In my husband's family, his mother and father bend over backwards to accomodate his sister's whims, for she is spoiled rotten. (For example, no use of the common kitchen before 9 because she has to be able to rest, and that's generous since she usually sleeps till 11)
My point being: in his family being spoiled trumps being male. They, the parents, are the ones who created the monster, and now they have to feed it. Even my usually aloof husband has seen the injustice of what we and our children are required to do to keep the peace, and has promised never to vacation with them again. If he doesn't keep his promise, I like how you have resolved teh vacation with teh respective families issue.
Thanks for your blog, I very much enjoy it.

Quantum Moxie said...

Since it is not obvious from my posting identity, I have to preface this by pointing out that I am a guy - beer guzzling, sports loving, the whole thing.

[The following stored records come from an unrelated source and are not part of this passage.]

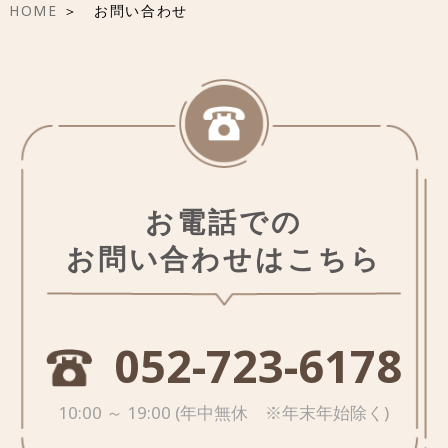
HOME
＞ お問い合わせ
お電話での
お問い合わせはこちら
052-723-6178
10:00 ～ 19:00 (年中無休 ※年末年始除く)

Regardless, I come from a family of strong women and I love it.

My great-grandmother became an "honorary" member of a men's club a century-ago because, after walking my great-grandfather to the club a few times (because she was distrustful of the ladies along the route who used to wave hello), flat-out refused to leave and none of the men had the guts to tell her to leave (she was intimidating).

My grandmother on the other side of the family took her father to court (in 1932) because he was being a jerk to her mother.

And those are just two of many stories. My daughter is already preparing her place in family lore and she's only 4.

Miss Cellania said...

This is one problem I don't have to deal with, since all the men in my family died off.

Unknown said...
This comment has been removed by the author.